### EXTRAIT DE L'ARTICLE:
Lors d'une réunion avec Patrick Martin, président du Medef, le Premier ministre Sébastien Lecornu a réaffirmé l'engagement du gouvernement à réduire le déficit public à moins de 3% du PIB d'ici 2029. Même face à des défis économiques, notamment l'augmentation des prix des carburants, Lecornu a insisté sur la nécessité de mobiliser l'ensemble des acteurs économiques pour atteindre cet objectif.
Dans une lettre datée de mardi et révélée par Les Échos, le Premier ministre a déclaré : « Je vous confirme que le gouvernement dont j'ai la charge ne déviera pas du cap qu'il s'est fixé, revenir sous les 3% de déficit public en 2029 ».
Lecornu a également évoqué la « nécessité d'un redressement des finances publiques », déclarant que l'État y contribuera pleinement, mais appelant les acteurs économiques à faire de même. Il a qualifié d'« indispensable » l'efficacité des dispositifs d'aide aux entreprises tout en envisageant d'alléger leurs impôts.

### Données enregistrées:
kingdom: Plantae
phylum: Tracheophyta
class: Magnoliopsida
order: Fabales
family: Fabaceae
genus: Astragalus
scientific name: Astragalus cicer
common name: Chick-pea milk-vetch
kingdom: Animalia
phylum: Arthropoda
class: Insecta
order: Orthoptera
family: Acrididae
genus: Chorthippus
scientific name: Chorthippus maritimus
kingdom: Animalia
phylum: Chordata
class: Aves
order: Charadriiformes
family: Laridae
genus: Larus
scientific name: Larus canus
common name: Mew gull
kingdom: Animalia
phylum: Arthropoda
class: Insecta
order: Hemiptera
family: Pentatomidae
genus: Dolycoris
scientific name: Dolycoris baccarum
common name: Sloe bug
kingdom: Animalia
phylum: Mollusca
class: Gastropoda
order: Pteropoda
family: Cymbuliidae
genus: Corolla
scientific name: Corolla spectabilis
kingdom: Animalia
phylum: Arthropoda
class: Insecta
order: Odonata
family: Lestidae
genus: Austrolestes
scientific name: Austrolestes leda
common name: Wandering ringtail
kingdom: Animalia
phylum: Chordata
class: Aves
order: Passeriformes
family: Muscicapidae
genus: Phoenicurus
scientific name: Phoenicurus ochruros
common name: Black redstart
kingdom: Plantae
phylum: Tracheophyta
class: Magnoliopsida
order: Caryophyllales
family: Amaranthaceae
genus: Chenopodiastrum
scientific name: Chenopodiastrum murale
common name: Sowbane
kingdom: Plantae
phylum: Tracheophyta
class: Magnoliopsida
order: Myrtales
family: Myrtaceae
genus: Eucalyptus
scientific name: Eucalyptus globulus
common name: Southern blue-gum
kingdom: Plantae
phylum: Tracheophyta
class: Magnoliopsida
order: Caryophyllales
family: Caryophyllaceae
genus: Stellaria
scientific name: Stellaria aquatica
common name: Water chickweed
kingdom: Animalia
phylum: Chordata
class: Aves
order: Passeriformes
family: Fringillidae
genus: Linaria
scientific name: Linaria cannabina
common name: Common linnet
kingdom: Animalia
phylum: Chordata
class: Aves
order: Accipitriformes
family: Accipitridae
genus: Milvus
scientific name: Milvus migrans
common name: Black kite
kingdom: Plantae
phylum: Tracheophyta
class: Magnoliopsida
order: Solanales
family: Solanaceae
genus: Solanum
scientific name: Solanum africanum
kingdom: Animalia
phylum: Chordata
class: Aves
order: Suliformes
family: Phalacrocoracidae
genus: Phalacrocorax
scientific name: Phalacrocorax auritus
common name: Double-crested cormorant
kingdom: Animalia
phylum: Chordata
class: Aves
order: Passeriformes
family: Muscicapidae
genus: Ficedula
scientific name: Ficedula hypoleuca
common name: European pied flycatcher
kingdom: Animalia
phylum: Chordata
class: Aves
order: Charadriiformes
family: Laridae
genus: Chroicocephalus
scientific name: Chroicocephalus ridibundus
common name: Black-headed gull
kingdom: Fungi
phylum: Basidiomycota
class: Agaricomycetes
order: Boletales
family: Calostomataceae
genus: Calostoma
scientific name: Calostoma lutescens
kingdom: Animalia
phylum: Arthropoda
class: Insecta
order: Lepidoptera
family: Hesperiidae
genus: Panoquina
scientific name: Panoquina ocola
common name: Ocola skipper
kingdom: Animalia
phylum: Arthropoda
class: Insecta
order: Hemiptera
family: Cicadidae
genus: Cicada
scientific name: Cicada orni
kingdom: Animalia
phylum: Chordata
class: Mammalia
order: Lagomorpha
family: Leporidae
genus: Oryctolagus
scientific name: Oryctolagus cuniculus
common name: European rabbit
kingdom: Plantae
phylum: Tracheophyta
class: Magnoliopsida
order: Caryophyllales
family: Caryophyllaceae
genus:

### SÉRIE D'EXERCICES:
a. Relevez tous les passages que l'article sur le déficit public place entre guillemets (« »).
b. Reproduisez le passage de l'article sur le déficit public qui commence aux mots « Dans une lettre » et s'arrête après « d'alléger leurs impôts. ».
c. Poursuivez l'article sur le déficit public à la suite de sa dernière phrase.
Les lignes enregistrées forment un matériau distinct de l'article.

### CORRIGÉS DES EXERCICES:
a.
- « Je vous confirme que le gouvernement dont j'ai la charge ne déviera pas du cap qu'il s'est fixé, revenir sous les 3% de déficit public en 2029 »
- « nécessité d'un redressement des finances publiques »
- « indispensable »

b.
Dans une lettre datée de mardi et révélée par Les Échos, le Premier ministre a déclaré : « Je vous confirme que le gouvernement dont j'ai la charge ne déviera pas du cap qu'il s'est fixé, revenir sous les 3% de déficit public en 2029 ».
Lecornu a également évoqué la « nécessité d'un redressement des finances publiques », déclarant que l'État y contribuera pleinement, mais appelant les acteurs économiques à faire de même. Il a qualifié d'« indispensable » l'efficacité des dispositifs d'aide aux entreprises tout en envisageant d'alléger leurs impôts.

c.
Dans le contexte actuel, il a indiqué qu'il travaille sur un budget permettant de réduire le déficit sans nuire à la croissance, ajoutant qu'il prévoit de renforcer le dialogue avec le patronat en amont des discussions budgétaires. « Si vous souhaitez porter des propositions d'économies ou de réformes, le gouvernement est prêt à les instruire sans tabou », a-t-il affirmé.
Le Medef avait, dans une lettre adressée au Premier ministre, suggéré l'établissement d'une règle d'or constitutionnelle sur le déficit public. Toutefois, Lecornu a souligné que ces changements relèvent des prérogatives du Parlement, ce qui complique leur mise en œuvre.
En avril, le gouvernement a légèrement ajusté ses prévisions de croissance, les abaissant pour 2026 à 0,9%, tout en maintenant un objectif de déficit à 5% du PIB. Compte tenu des incertitudes économiques, le gouvernement s'emploie à concilier rigueur budgétaire et soutien à la croissance.